== Segment start ==
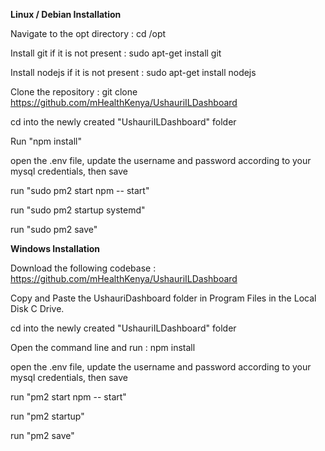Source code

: <b> Linux / Debian Installation </b>

Navigate to the opt directory : cd /opt

Install git if it is not present : sudo apt-get install git

Install nodejs if it is not present : sudo apt-get install nodejs

Clone the repository : git clone https://github.com/mHealthKenya/UshauriILDashboard

cd into the newly created "UshauriILDashboard" folder

Run "npm install"

open the .env file, update the username and password according to your mysql credentials, then save

run "sudo pm2 start npm -- start"

run "sudo pm2 startup systemd"

run "sudo pm2 save"


<b> Windows Installation </b>

Download the following codebase : https://github.com/mHealthKenya/UshauriILDashboard

Copy and Paste the UshauriDashboard folder in Program Files in the Local Disk C Drive. 

cd into the newly created "UshauriILDashboard" folder

Open the command line and run : npm install

open the .env file, update the username and password according to your mysql credentials, then save

run "pm2 start npm -- start"

run "pm2 startup"

run "pm2 save"

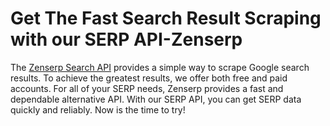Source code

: # Get The Fast Search Result Scraping with our SERP API-Zenserp
The <a href="https://zenserp.com/">Zenserp Search API</a> provides a simple way to scrape Google search results. To achieve the greatest results, we offer both free and paid accounts. For all of your SERP needs, Zenserp provides a fast and dependable alternative API. With our SERP API, you can get SERP data quickly and reliably. Now is the time to try! 

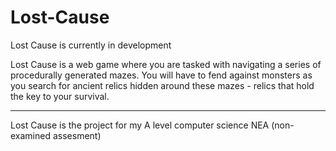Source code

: # Lost-Cause

Lost Cause is currently in development

Lost Cause is a web game where you are tasked with navigating a series of procedurally generated mazes. You will have to fend against monsters as you search for ancient relics hidden around these mazes - relics that hold the key to your survival.

___

Lost Cause is the project for my A level computer science NEA (non-examined assesment)
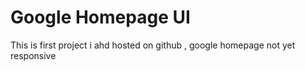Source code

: # Google Homepage UI
This is first project i ahd hosted on github , google homepage not yet responsive
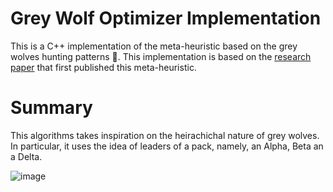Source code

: # Grey Wolf Optimizer Implementation

This is a C++ implementation of the meta-heuristic based on the grey wolves hunting patterns :wolf:. This implementation is based on the [research paper](https://www.researchgate.net/publication/260010809_Grey_Wolf_Optimizer) that first published this meta-heuristic. 

# Summary

This algorithms takes inspiration on the heirachichal nature of grey wolves. In particular, it uses the idea of leaders of a pack, namely, an Alpha, Beta an a Delta.

![image](https://github.com/user-attachments/assets/a8ed802d-ff7e-4b7b-a2c3-62238c914a87)
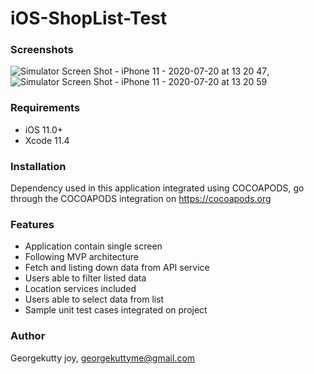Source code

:# iOS-ShopList-Test

### Screenshots 

![Simulator Screen Shot - iPhone 11 - 2020-07-20 at 13 20 47](https://user-images.githubusercontent.com/35802722/87915443-d4f23a80-ca8f-11ea-9e5b-e532f7d1d054.png),
![Simulator Screen Shot - iPhone 11 - 2020-07-20 at 13 20 59](https://user-images.githubusercontent.com/35802722/87915760-2ef30000-ca90-11ea-821b-6a2ce5de2fe0.png)
### Requirements

- iOS 11.0+
- Xcode 11.4

### Installation

Dependency used in this application integrated using COCOAPODS, go through the COCOAPODS integration on https://cocoapods.org

### Features 

- Application contain single screen 
- Following MVP architecture 
- Fetch and listing down data from API service 
- Users able to filter listed data
- Location services included 
- Users able to select data from list
- Sample unit test cases integrated on project 

### Author

Georgekutty joy, georgekuttyme@gmail.com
== Segment end ==
- Problem:
Pictures aside, print every line of the material exactly.

- Result of the task:
Source code

: <b> Linux / Debian Installation </b>

Navigate to the opt directory : cd /opt

Install git if it is not present : sudo apt-get install git

Install nodejs if it is not present : sudo apt-get install nodejs

Clone the repository : git clone https://github.com/mHealthKenya/UshauriILDashboard

cd into the newly created "UshauriILDashboard" folder

Run "npm install"

open the .env file, update the username and password according to your mysql credentials, then save

run "sudo pm2 start npm -- start"

run "sudo pm2 startup systemd"

run "sudo pm2 save"


<b> Windows Installation </b>

Download the following codebase : https://github.com/mHealthKenya/UshauriILDashboard

Copy and Paste the UshauriDashboard folder in Program Files in the Local Disk C Drive. 

cd into the newly created "UshauriILDashboard" folder

Open the command line and run : npm install

open the .env file, update the username and password according to your mysql credentials, then save

run "pm2 start npm -- start"

run "pm2 startup"

run "pm2 save"

Source code

: # Get The Fast Search Result Scraping with our SERP API-Zenserp
The <a href="https://zenserp.com/">Zenserp Search API</a> provides a simple way to scrape Google search results. To achieve the greatest results, we offer both free and paid accounts. For all of your SERP needs, Zenserp provides a fast and dependable alternative API. With our SERP API, you can get SERP data quickly and reliably. Now is the time to try! 

Source code

: # Lost-Cause

Lost Cause is currently in development

Lost Cause is a web game where you are tasked with navigating a series of procedurally generated mazes. You will have to fend against monsters as you search for ancient relics hidden around these mazes - relics that hold the key to your survival.

___

Lost Cause is the project for my A level computer science NEA (non-examined assesment)
Source code

: # Google Homepage UI
This is first project i ahd hosted on github , google homepage not yet responsive
Source code

: # Grey Wolf Optimizer Implementation

This is a C++ implementation of the meta-heuristic based on the grey wolves hunting patterns :wolf:. This implementation is based on the [research paper](https://www.researchgate.net/publication/260010809_Grey_Wolf_Optimizer) that first published this meta-heuristic. 

# Summary

This algorithms takes inspiration on the heirachichal nature of grey wolves. In particular, it uses the idea of leaders of a pack, namely, an Alpha, Beta an a Delta.

![image](https://github.com/user-attachments/assets/a8ed802d-ff7e-4b7b-a2c3-62238c914a87)
Source code

:# iOS-ShopList-Test

### Screenshots 

![Simulator Screen Shot - iPhone 11 - 2020-07-20 at 13 20 47](https://user-images.githubusercontent.com/35802722/87915443-d4f23a80-ca8f-11ea-9e5b-e532f7d1d054.png),
![Simulator Screen Shot - iPhone 11 - 2020-07-20 at 13 20 59](https://user-images.githubusercontent.com/35802722/87915760-2ef30000-ca90-11ea-821b-6a2ce5de2fe0.png)
### Requirements

- iOS 11.0+
- Xcode 11.4

### Installation

Dependency used in this application integrated using COCOAPODS, go through the COCOAPODS integration on https://cocoapods.org

### Features 

- Application contain single screen 
- Following MVP architecture 
- Fetch and listing down data from API service 
- Users able to filter listed data
- Location services included 
- Users able to select data from list
- Sample unit test cases integrated on project 

### Author

Georgekutty joy, georgekuttyme@gmail.com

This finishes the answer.